La question s’est posée récemment de savoir si ce jugement d’orientation mentionnant la créance du poursuivant constituait un titre exécutoire.

La cour de cassation a en effet été récemment saisie (cour de cassation deuxième chambre civile 17 mai 2023 n° 21-17.853) de la question.

Dans l’espèce ayant donné lieu à cet arrêt, un établissement bancaire prêteur avait procédé à la vente forcée d’un immeuble  sans que cette vente forcée lui permette de recouvrer sa créance dans son intégralité.

Postérieurement, le débiteur saisi lui avait fait délivrer un commandement de saisie-vente sur le fondement d’une décision judiciaire qui lui avait octroyé des dommages et intérêts en réparation d’un préjudice résultant d’un manquement de la banque à son devoir d’information et de conseil.

En défense, la banque s’est prévalue de la compensation avec sa créance au titre du solde du crédit immobilier, créance mentionnée dans le jugement d’orientation rendue antérieurement.

Les juges du fond comme la Cour de Cassation ne font pas droit à cette demande de compensation et jugent que le jugement d’orientation qui avait mentionné le montant de la créance de la banque, créancier poursuivant, n’avait pas pour objet de constater une créance liquide et exigible au sens de l’article L 111-2 du code des procédures civiles d’exécution mais seulement de vérifier que le créancier était porteur d’un titre exécutoire réunissant ces qualités et ne constituait donc pas un titre exécutoire.

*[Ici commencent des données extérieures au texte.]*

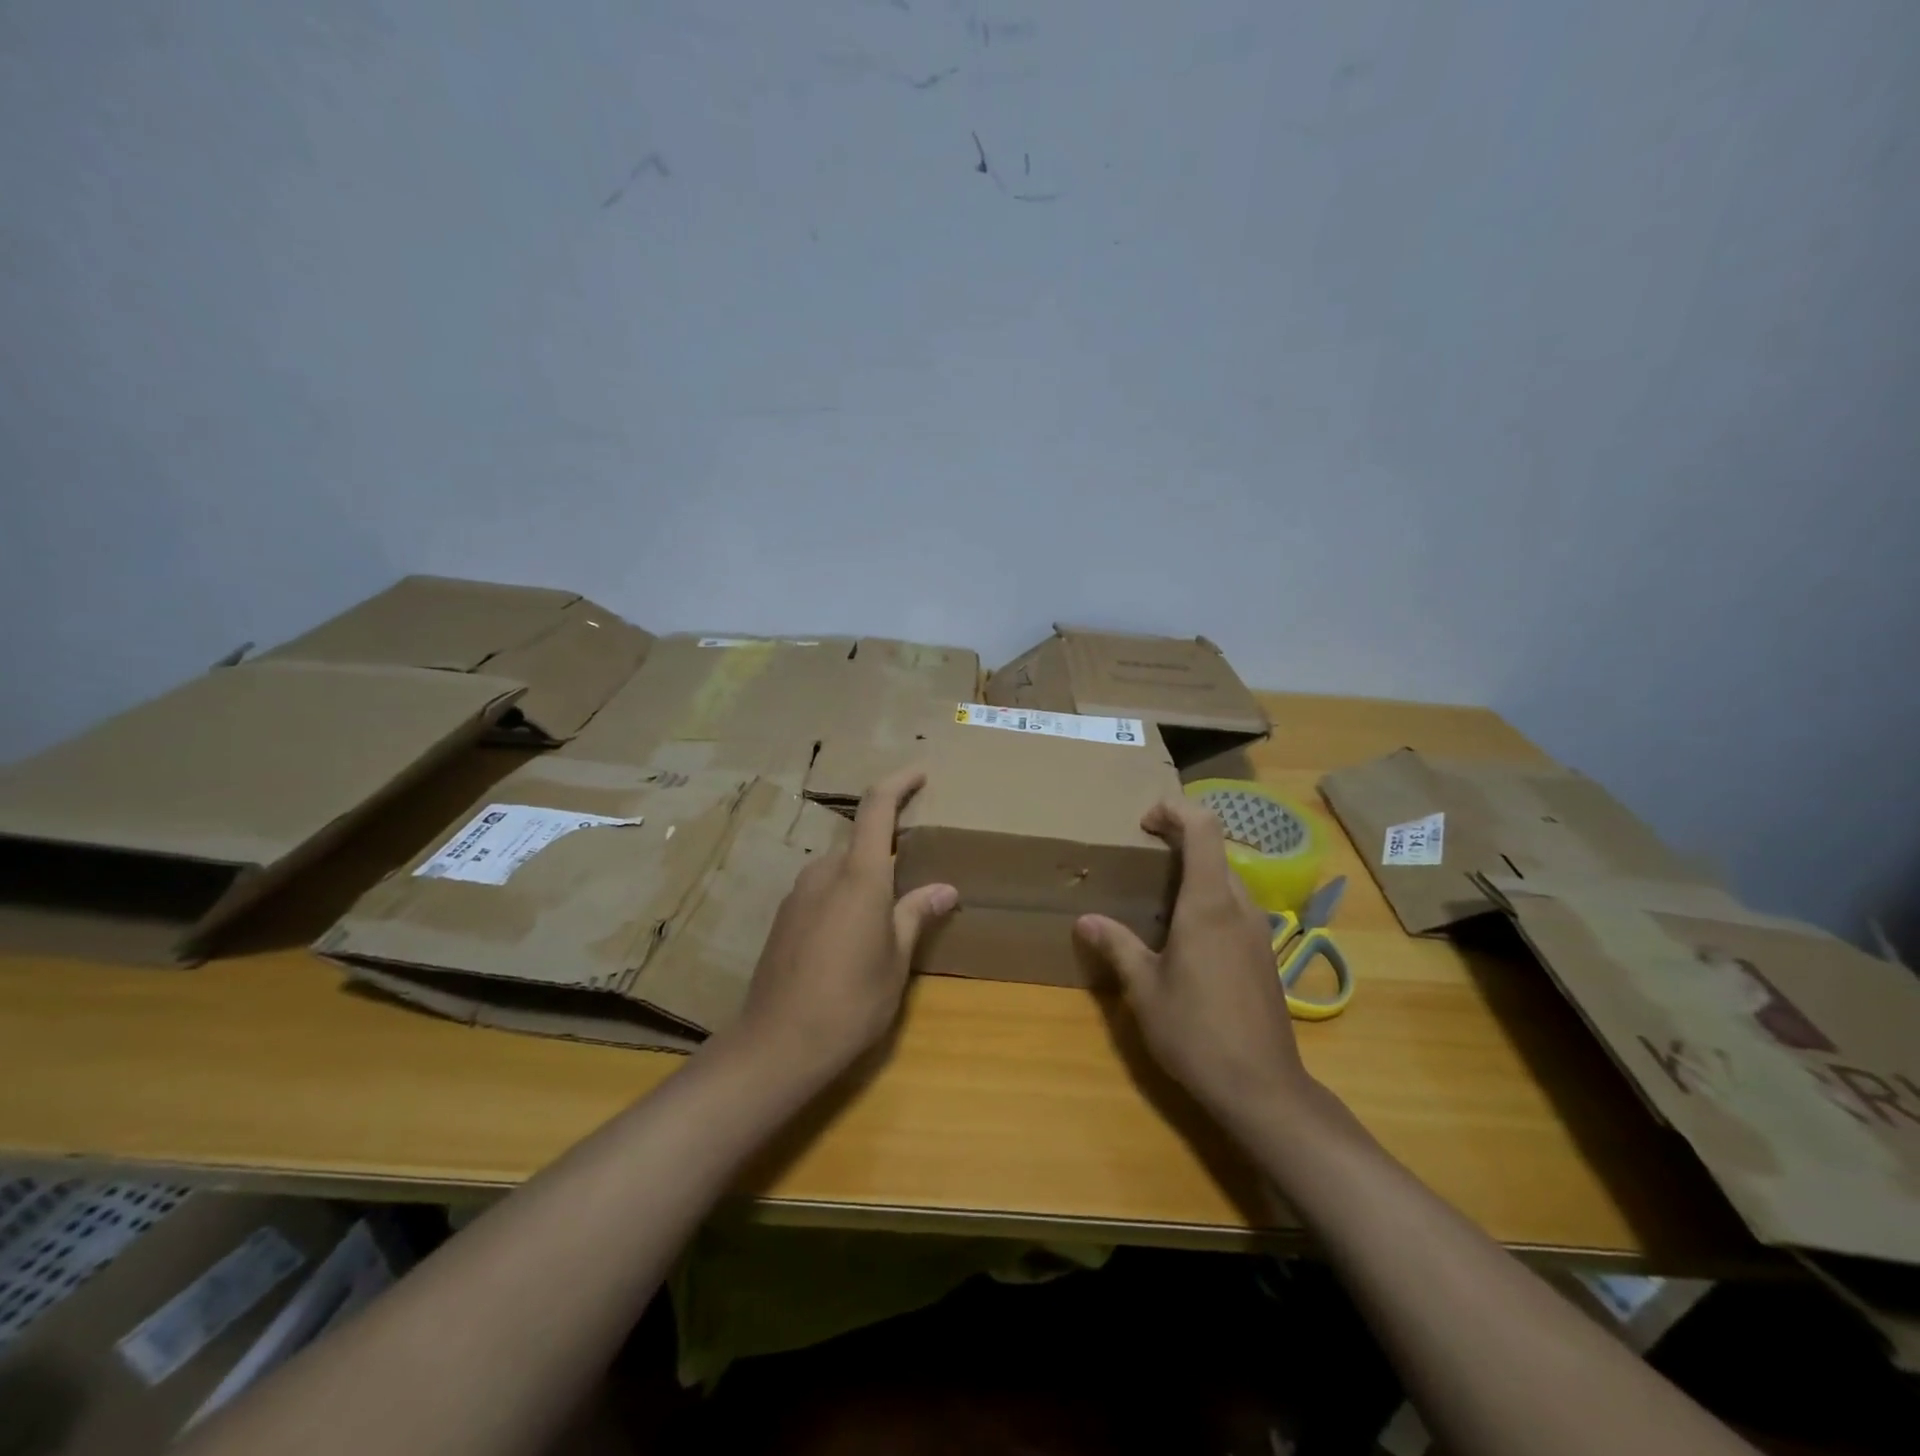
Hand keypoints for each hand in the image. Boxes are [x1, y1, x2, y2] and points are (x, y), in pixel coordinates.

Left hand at [731, 769, 957, 1079]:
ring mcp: (798, 894)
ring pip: (839, 867)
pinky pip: (821, 890)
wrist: (777, 1044)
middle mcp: (824, 872)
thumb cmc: (851, 1001)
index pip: (877, 808)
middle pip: (859, 841)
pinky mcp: (783, 917)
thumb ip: (916, 915)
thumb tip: (945, 889)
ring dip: (865, 876)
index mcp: (859, 876)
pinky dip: (843, 896)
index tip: (920, 773)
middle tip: (916, 871)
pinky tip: (852, 935)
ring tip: (886, 912)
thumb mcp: (896, 961)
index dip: (899, 783)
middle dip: (887, 847)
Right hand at [1074, 797, 1310, 1124]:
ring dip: (1196, 870)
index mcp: (1209, 904)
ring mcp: (1258, 931)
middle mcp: (1239, 907)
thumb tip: (1085, 920)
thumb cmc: (1196, 1033)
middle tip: (1142, 855)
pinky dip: (1209, 898)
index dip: (1175, 810)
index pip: (1203, 828)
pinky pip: (1236, 906)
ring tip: (1158, 894)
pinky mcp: (1264, 954)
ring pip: (1228, 878)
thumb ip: (1116, 946)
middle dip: (1180, 838)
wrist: (1262, 1088)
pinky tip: (1185, 935)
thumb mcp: (1144, 989)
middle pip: (1216, 849)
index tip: (1144, 822)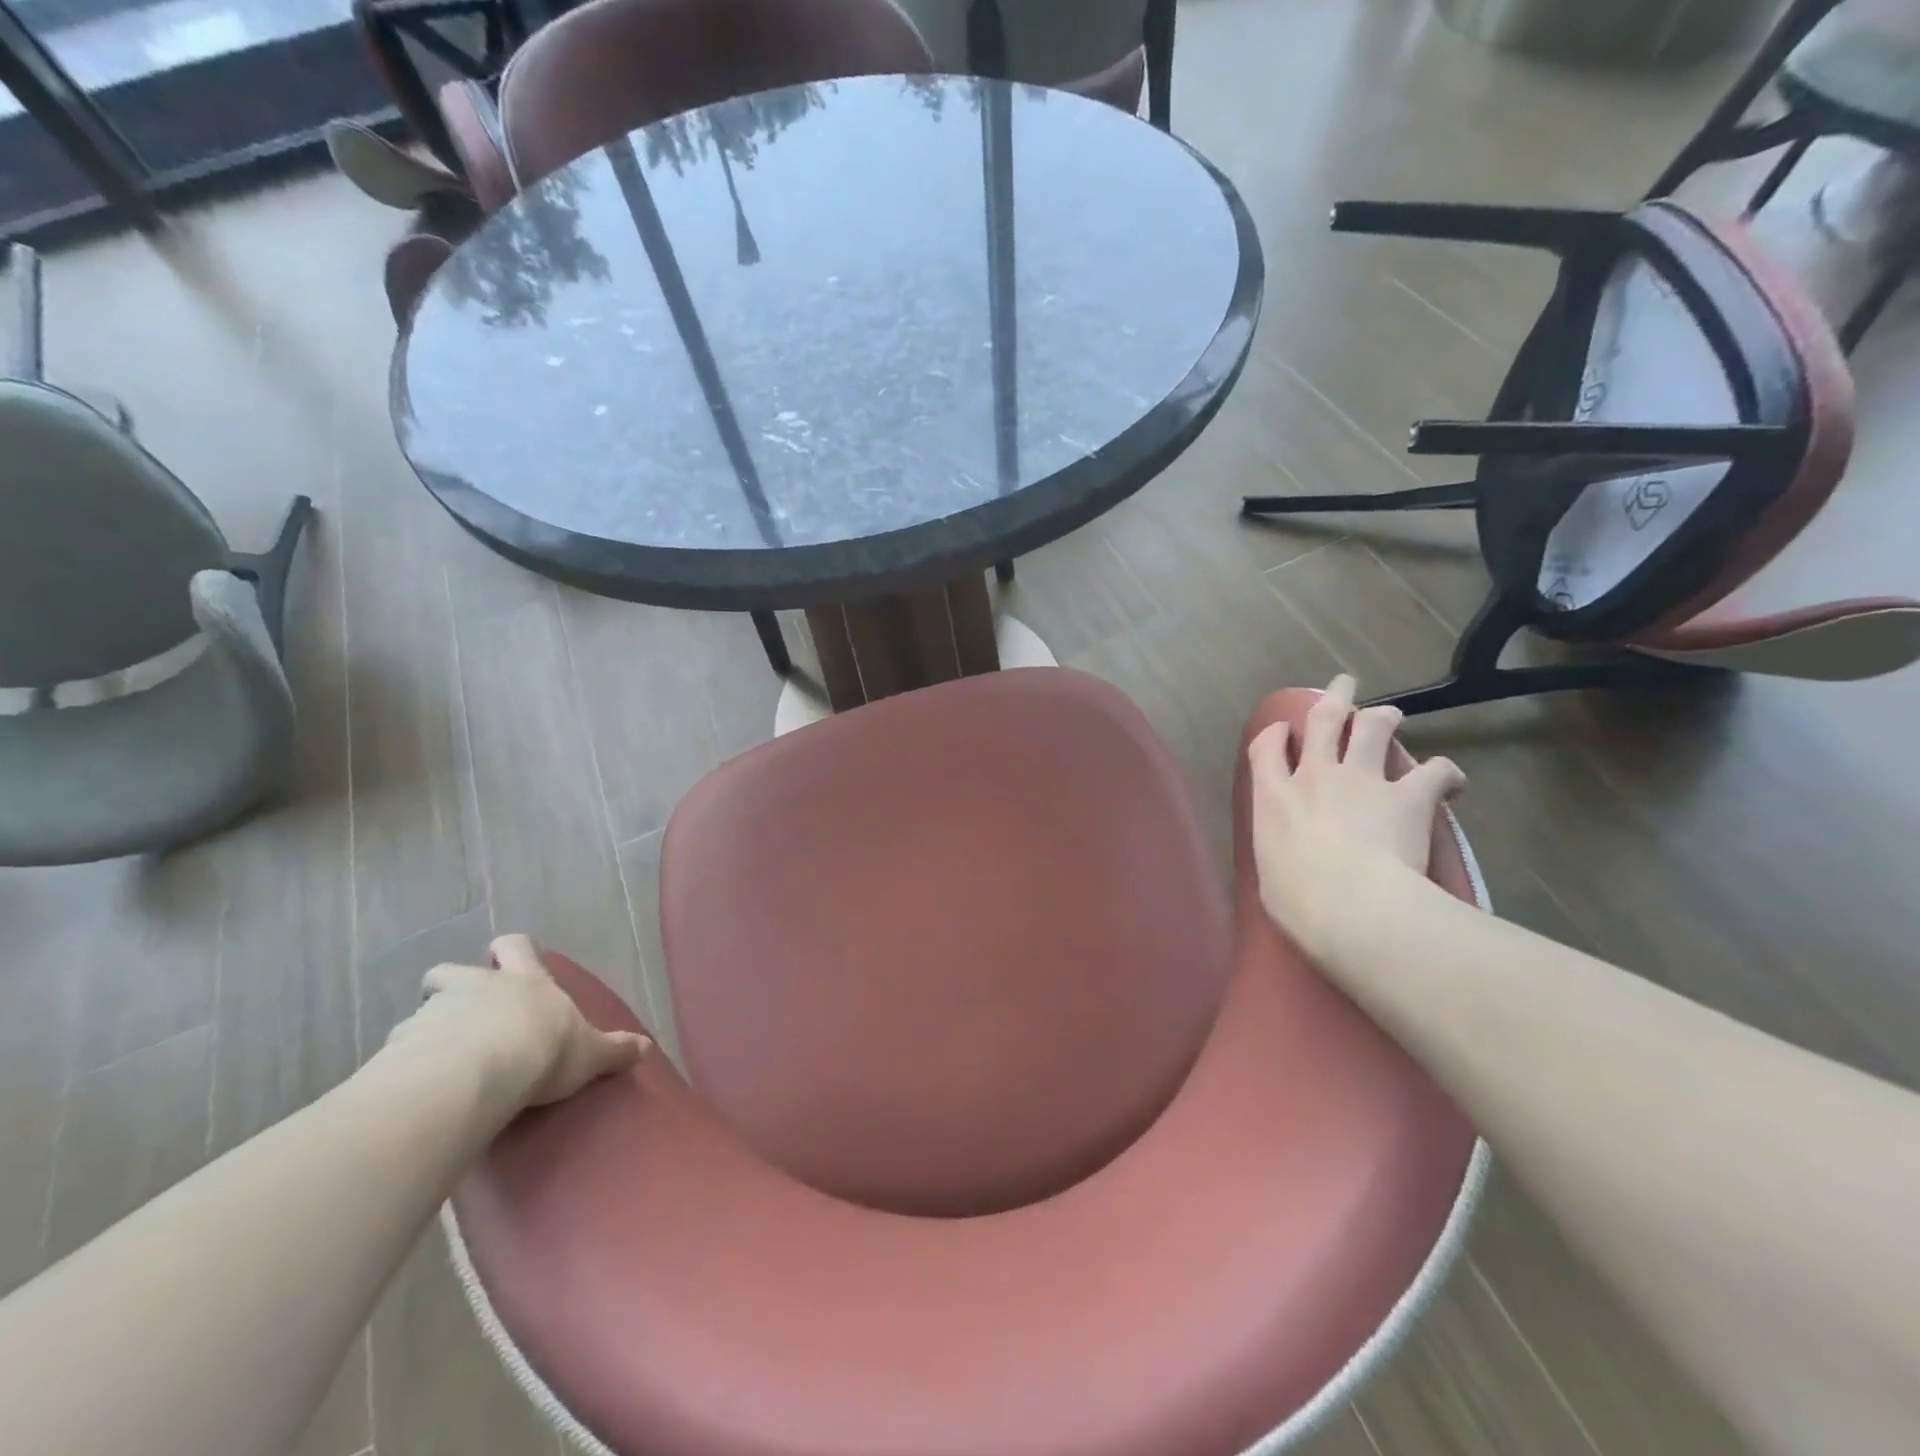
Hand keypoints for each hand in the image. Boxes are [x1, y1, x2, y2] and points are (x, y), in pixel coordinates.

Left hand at [387, 934, 648, 1108]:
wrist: (474, 1075)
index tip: (504, 960)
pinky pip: (398, 1055)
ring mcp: (432, 1015)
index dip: (509, 952)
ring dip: (427, 1033)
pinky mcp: (398, 1050)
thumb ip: (615, 1050)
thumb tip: (647, 1047)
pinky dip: (404, 1070)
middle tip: (460, 1014)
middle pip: (450, 972)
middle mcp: (475, 988)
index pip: (513, 947)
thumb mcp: (589, 1052)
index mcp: (523, 981)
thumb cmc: (542, 1049)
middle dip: (451, 986)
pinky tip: (416, 1094)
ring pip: (420, 1014)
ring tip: (437, 1066)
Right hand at [1248, 675, 1464, 955]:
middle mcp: (1315, 775)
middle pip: (1322, 720)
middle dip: (1332, 698)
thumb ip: (1278, 855)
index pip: (1266, 749)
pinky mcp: (1408, 796)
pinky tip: (1453, 784)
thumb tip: (1286, 864)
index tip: (1281, 731)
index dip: (1273, 735)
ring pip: (1373, 727)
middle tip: (1343, 685)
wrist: (1352, 907)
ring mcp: (1362, 780)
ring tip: (1390, 715)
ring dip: (1382, 717)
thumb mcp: (1270, 878)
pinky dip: (1445, 774)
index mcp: (1274, 797)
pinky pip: (1434, 771)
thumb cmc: (1298, 902)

Rappelons que l’article 1347-1 du code civil prévoit que la compensation ne peut avoir lieu qu’entre obligations fongibles, certaines, liquides et exigibles.

La leçon à tirer de cet arrêt est qu’un créancier qui conserve une créance après une saisie immobilière menée à son terme sera contraint d’agir pour obtenir un titre exécutoire avant d’entreprendre une nouvelle mesure d’exécution forcée.

Par ailleurs, le jugement d’orientation ne lui permet pas de se prévaloir de la prescription décennale de l’article L 111-4 du code des procédures civiles d’exécution.